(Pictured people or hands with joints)
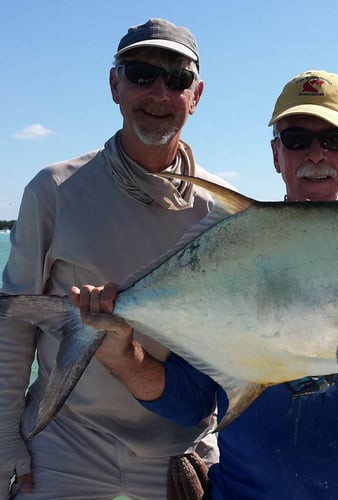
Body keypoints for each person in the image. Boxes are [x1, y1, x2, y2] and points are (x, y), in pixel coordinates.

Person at [71, 70, 338, 499]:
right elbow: (190, 401)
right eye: (296, 138)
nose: (315, 153)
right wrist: (122, 355)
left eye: (334, 139)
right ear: (277, 155)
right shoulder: (239, 250)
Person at [0, 18, 234, 500]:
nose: (158, 93)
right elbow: (12, 328)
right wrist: (5, 441)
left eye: (177, 79)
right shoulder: (55, 190)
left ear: (197, 95)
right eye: (142, 73)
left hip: (179, 450)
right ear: (114, 84)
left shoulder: (223, 212)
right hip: (66, 441)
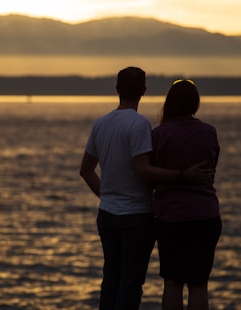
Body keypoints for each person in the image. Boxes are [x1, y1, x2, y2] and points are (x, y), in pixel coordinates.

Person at [79, 67, 213, 310]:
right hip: (136, 215)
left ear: (117, 89)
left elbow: (86, 170)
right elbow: (143, 170)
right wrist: (184, 175)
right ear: (143, 90)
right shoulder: (140, 124)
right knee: (130, 283)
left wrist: (107, 196)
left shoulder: (101, 123)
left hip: (107, 214)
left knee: (111, 279)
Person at [151, 79, 222, 310]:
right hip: (206, 216)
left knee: (172, 283)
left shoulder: (158, 135)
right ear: (195, 103)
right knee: (199, 284)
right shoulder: (209, 132)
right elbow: (212, 170)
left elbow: (150, 176)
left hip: (172, 217)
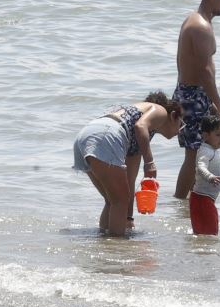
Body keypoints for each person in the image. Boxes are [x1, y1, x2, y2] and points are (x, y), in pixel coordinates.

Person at [71, 92, 180, 237]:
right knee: (119, 201)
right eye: (181, 123)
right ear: (173, 115)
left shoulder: (141, 138)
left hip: (85, 136)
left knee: (113, 200)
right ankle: (116, 247)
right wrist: (150, 163)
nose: (180, 131)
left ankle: (104, 241)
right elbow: (140, 126)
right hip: (106, 135)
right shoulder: (160, 111)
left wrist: (128, 219)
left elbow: (129, 181)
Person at [173, 0, 220, 200]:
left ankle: (187, 203)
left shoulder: (196, 20)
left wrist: (206, 98)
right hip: (192, 95)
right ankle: (181, 206)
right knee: (193, 157)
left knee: (194, 155)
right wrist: (219, 105)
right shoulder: (200, 26)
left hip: (192, 93)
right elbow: (205, 71)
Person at [188, 114, 220, 236]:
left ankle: (200, 251)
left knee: (203, 233)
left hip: (203, 198)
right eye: (218, 135)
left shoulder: (211, 150)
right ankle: (204, 252)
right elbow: (200, 167)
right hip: (202, 199)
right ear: (205, 136)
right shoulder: (205, 151)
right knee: (210, 233)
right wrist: (210, 177)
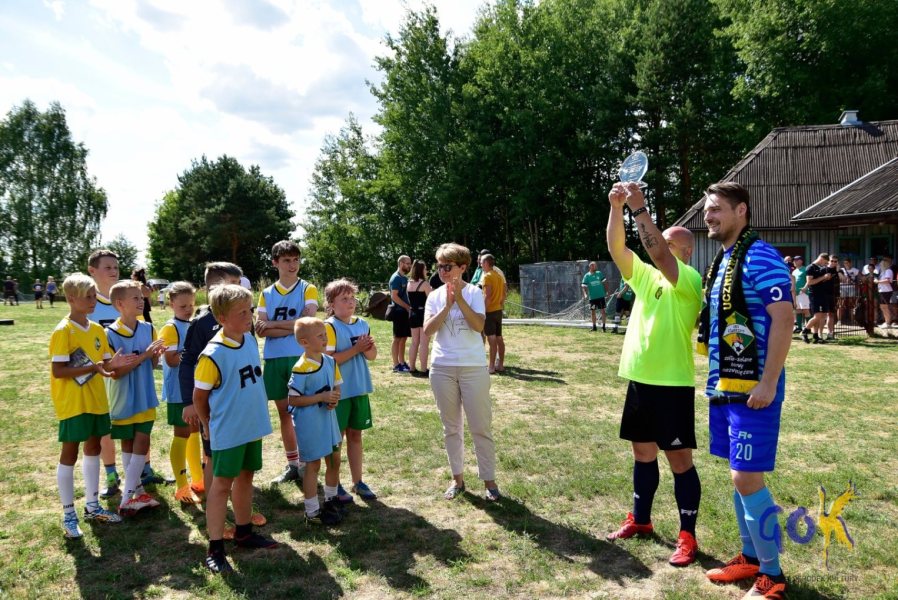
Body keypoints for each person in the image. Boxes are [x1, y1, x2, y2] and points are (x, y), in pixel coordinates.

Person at [698, 182, 792, 599]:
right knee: (738, 476)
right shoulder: (725, 260)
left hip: (755, 388)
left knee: (747, 477)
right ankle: (751, 558)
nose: (708, 216)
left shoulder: (760, 256)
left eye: (716, 208)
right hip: (726, 385)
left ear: (742, 211)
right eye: (707, 209)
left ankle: (772, 575)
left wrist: (769, 381)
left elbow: (785, 318)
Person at [604, 183, 703, 567]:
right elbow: (618, 249)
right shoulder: (646, 277)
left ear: (686, 251)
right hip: (641, 380)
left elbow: (657, 252)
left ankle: (687, 535)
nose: (658, 245)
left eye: (668, 242)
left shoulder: (689, 280)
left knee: (680, 461)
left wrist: (639, 208)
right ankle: (641, 520)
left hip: (672, 384)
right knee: (642, 453)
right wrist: (616, 208)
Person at [193, 284, 277, 573]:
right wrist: (207, 425)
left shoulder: (249, 340)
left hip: (251, 426)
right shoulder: (212, 354)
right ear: (221, 318)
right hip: (228, 431)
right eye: (241, 312)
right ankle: (215, 547)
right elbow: (199, 397)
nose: (248, 316)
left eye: (249, 310)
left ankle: (243, 532)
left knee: (245, 477)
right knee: (221, 486)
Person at [49, 273, 135, 538]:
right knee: (70, 452)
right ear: (70, 298)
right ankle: (68, 515)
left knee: (94, 447)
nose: (92, 301)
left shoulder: (97, 329)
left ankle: (92, 506)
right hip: (74, 403)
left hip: (97, 400)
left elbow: (105, 364)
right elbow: (58, 371)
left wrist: (113, 365)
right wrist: (94, 368)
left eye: (93, 295)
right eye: (87, 297)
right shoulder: (63, 331)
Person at [424, 243, 500, 502]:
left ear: (463, 267)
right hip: (442, 367)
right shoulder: (434, 296)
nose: (442, 271)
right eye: (439, 266)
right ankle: (457, 480)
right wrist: (446, 305)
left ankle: (489, 481)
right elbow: (427, 331)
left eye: (448, 266)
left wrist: (459, 299)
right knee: (451, 428)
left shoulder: (475, 292)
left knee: (480, 426)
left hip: (473, 367)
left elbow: (478, 325)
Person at [255, 241, 318, 487]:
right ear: (275, 263)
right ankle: (293, 464)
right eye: (286, 260)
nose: (292, 265)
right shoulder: (266, 293)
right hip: (274, 360)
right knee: (284, 414)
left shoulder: (308, 289)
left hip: (300, 358)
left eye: (295, 260)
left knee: (303, 412)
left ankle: (307, 462)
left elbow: (307, 323)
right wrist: (291, 326)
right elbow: (261, 330)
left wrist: (273, 325)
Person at [180, 262, 244, 497]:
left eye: (240, 283)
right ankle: (213, 504)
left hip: (237, 397)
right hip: (213, 401)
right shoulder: (202, 321)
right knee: (212, 453)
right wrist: (189, 402)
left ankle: (235, 499)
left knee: (237, 450)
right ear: (215, 287)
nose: (240, 289)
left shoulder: (242, 317)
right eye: (234, 284)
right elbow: (188, 361)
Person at [104, 280, 167, 515]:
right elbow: (116, 373)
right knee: (128, 443)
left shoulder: (148, 328)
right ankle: (134, 494)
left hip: (145, 394)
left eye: (142, 297)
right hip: (122, 396)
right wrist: (144, 356)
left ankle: (128, 496)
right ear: (120, 304)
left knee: (143, 440)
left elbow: (152, 362)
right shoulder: (109, 334)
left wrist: (155, 356)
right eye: (136, 298)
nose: (142, 301)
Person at [287, 317, 346, 525]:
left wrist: (334, 398)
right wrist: (321, 397)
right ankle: (312, 512)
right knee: (313, 465)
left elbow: (336, 386)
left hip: (329, 421)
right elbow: (293, 400)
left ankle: (331, 499)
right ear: (304, 342)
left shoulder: (330, 361)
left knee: (334, 459)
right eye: (320, 336)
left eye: (325, 335)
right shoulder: (301, 368)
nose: (325, 339)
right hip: (310, 424)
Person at [324, 279, 378, 501]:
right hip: (339, 391)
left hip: (359, 388)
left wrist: (368, 348)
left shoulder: (362, 323)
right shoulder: (329, 327)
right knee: (336, 439)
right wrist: (356, 348)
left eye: (352, 297)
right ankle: (334, 484)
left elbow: (372, 356)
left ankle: (358, 481)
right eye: (344, 299)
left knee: (356, 435)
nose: (350, 302)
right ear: (331, 304)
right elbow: (329, 361)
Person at [159, 281, 204, 505]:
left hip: (193, 388)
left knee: (194, 431)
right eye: (183, 306)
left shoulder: (193, 324)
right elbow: (171, 360)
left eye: (191, 305)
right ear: (172, 304)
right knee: (182, 433)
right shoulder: (170, 328)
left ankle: (198, 480)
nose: (188, 309)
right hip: (178, 390)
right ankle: (181, 486)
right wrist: (197, 353)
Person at [481, 254, 507, 373]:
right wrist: (500, 305)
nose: (480, 265)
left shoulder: (487, 277)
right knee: (499, 338)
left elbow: (487, 296)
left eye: (482, 262)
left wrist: (482, 312)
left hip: (490, 311)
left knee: (491, 340)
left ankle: (491, 367)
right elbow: (504, 294)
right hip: (498, 310)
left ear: (486, 263)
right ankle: (500, 365)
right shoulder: (498, 276)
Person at [801, 253, 834, 344]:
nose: (825, 264)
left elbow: (820, 280)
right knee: (817, 316)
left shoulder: (821, 268)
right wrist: (823, 277)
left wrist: (826, 278)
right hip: (815, 295)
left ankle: (816, 336)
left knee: (822, 316)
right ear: (821, 259)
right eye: (825, 262)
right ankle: (804, 331)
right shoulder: (811, 267)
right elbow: (810, 282)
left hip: (823, 294)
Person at [407, 260, 433, 374]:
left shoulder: (409, 283)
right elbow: (431, 299)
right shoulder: (425, 284)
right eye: (425, 268)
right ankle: (423, 369)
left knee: (414, 342)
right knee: (424, 343)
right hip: (423, 313)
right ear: (421, 270)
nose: (426, 271)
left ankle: (412, 367)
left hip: (412, 313)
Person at [388, 255, 413, 373]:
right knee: (397, 338)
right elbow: (394, 296)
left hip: (404, 312)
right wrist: (407, 307)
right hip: (398, 312)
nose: (409, 266)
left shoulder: (404, 278)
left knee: (404, 338)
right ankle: (395, 364)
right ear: (401, 263)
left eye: (410, 264)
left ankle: (402, 362)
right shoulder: (396, 278)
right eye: (407, 263)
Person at [581, 261, 609, 332]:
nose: (595, 267)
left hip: (601, 297)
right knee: (593, 312)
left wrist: (607, 292)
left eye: (596, 266)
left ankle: (603, 327)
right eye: (594, 266)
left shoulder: (599, 273)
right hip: (592, 298)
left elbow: (605, 282)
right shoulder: (587, 276)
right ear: (590, 267)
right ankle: (594, 327)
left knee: (603, 311)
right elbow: (583, 286)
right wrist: (585, 294)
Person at [790, 256, 809, 334]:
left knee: (805, 310)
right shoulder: (794, 271)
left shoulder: (805, 269)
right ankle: (799, 327)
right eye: (794, 260)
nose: (794, 262)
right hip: (796, 293)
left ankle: (808, 327)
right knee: (797, 310)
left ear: (801, 261)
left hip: (803, 293)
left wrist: (805, 288)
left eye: (796, 260)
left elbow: (808, 280)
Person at [839, 258, 859, 326]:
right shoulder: (841, 270)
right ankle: (839, 321)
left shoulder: (855, 270)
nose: (846, 264)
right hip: (842, 288)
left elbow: (861, 276)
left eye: (847, 263)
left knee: (852, 304)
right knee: (841, 304)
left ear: (850, 263)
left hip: (851, 288)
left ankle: (852, 320)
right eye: (844, 263)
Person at [875, 257, 894, 328]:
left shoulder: (888, 271)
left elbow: (887, 280)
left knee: (885, 307)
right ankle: (886, 322)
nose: (880, 265)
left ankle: (888, 323)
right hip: (882, 291)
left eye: (881, 264)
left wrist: (878, 281)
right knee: (882, 307)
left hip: (886, 291)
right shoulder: (883, 271)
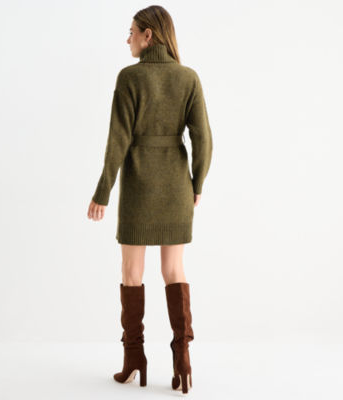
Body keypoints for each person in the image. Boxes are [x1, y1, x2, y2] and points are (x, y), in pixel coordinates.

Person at [87, 5, 213, 394]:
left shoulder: (129, 78)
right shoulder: (188, 78)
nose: (127, 39)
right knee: (174, 270)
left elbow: (118, 140)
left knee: (131, 273)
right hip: (176, 188)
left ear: (149, 35)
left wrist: (103, 190)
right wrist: (196, 183)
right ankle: (182, 360)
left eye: (132, 32)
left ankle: (133, 359)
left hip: (139, 186)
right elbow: (204, 139)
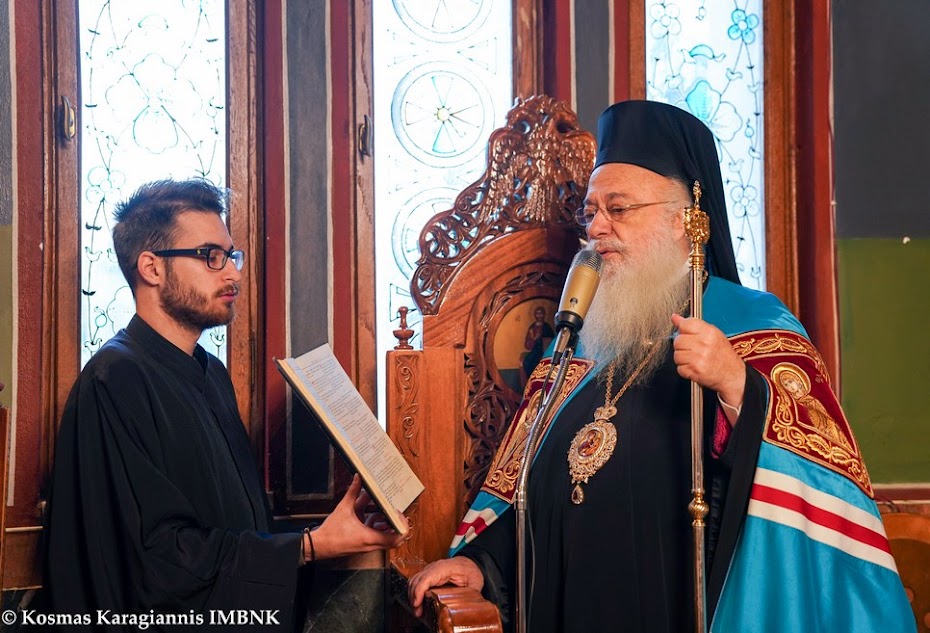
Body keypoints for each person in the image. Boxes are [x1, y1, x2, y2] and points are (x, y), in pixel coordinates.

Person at [409, 101, 915, 632]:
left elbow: (818, 485)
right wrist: (481, 565)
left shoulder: (753, 325)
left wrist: (737, 385)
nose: (597, 228)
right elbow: (528, 487)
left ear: (686, 222)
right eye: (590, 212)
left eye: (619, 209)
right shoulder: (579, 340)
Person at [45, 179, 405, 632]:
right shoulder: (114, 380)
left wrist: (324, 534)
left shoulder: (211, 372)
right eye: (210, 256)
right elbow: (155, 561)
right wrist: (310, 546)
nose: (233, 274)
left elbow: (235, 524)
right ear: (151, 268)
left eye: (232, 256)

▶ Try it: Your output must be the exact lines from the one containing "right eye: (590, 212)" through the end of the data above, both included, and nothing more.

▶ Answer section:
right eye: (590, 212)
left eye: (619, 209)
right shoulder: (579, 340)
Person at [45, 179, 405, 632]:
right shoulder: (114, 380)
left wrist: (324, 534)
left shoulder: (211, 372)
right eye: (210, 256)
right elbow: (155, 561)
right wrist: (310, 546)
nose: (233, 274)
left elbow: (235, 524)
right ear: (151, 268)
left eye: (232, 256)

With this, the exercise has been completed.